Refonder l’école maternelle
Tout ne se joue pas à la maternelle, mais c’est le seul lieu institutionnalisé qui a pour fonction de permettre à tous les enfants de transformer leur rapport aux apprentissages, aux autres comme à eux-mêmes.
Une refondation de l’école maternelle nécessite de redéfinir ses missions. La première est l’acculturation de tous les enfants, vraiment tous, à ce qui est indispensable à leur développement.

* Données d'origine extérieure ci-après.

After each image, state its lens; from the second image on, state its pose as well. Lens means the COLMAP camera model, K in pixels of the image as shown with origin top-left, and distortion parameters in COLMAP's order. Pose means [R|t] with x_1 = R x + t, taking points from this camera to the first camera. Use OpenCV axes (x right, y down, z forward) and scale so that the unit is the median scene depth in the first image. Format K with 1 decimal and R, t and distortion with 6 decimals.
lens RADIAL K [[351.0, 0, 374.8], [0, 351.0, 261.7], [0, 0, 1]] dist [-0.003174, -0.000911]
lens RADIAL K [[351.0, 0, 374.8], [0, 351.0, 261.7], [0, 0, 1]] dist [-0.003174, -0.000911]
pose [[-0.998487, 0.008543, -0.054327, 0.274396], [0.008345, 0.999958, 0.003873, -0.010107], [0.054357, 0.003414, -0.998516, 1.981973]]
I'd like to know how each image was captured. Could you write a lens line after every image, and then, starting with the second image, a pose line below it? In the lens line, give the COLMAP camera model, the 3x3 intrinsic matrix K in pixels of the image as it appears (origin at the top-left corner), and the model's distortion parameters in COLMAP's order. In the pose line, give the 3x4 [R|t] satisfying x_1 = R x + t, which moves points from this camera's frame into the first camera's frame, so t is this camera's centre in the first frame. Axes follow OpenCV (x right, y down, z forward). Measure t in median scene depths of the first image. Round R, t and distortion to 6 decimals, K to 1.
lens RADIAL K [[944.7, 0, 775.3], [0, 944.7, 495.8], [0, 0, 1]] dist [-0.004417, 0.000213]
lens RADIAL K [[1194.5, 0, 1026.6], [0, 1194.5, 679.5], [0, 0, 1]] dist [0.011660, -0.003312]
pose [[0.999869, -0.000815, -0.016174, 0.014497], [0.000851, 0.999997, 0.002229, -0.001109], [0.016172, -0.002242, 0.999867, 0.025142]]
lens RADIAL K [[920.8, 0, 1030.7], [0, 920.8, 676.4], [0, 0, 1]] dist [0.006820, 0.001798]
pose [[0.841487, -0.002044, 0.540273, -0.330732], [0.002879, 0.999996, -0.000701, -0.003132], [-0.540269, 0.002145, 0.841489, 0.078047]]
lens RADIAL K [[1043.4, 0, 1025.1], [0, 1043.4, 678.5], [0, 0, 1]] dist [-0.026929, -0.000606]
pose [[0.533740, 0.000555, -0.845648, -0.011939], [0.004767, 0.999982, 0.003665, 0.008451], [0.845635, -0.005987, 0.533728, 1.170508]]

C’est à l’école maternelle d’organiser les rencontres avec la littérature, les arts, les sciences, l’éducation physique… en accordant une attention particulière à l’appropriation par les enfants des outils langagiers et cognitifs requis pour que ces rencontres aient lieu.
C’est à l’école maternelle de rendre explicite et compréhensible ce qui ne peut l’être spontanément par tous, afin d’instaurer l’indispensable sécurité cognitive sans laquelle aucun développement n’est possible. Les enfants entrent dans les apprentissages scolaires lorsqu’ils découvrent des capacités qu’ils ignoraient, le plaisir et le pouvoir de faire, de dire et de penser lorsqu’ils ont de nouveaux besoins et de nouveaux intérêts. C’est-à-dire lorsque l’école leur donne ce qu’ils ne peuvent seuls inventer. En cela elle est une étape déterminante dans les histoires individuelles, un premier pas vers l’émancipation. Individuelle et collective.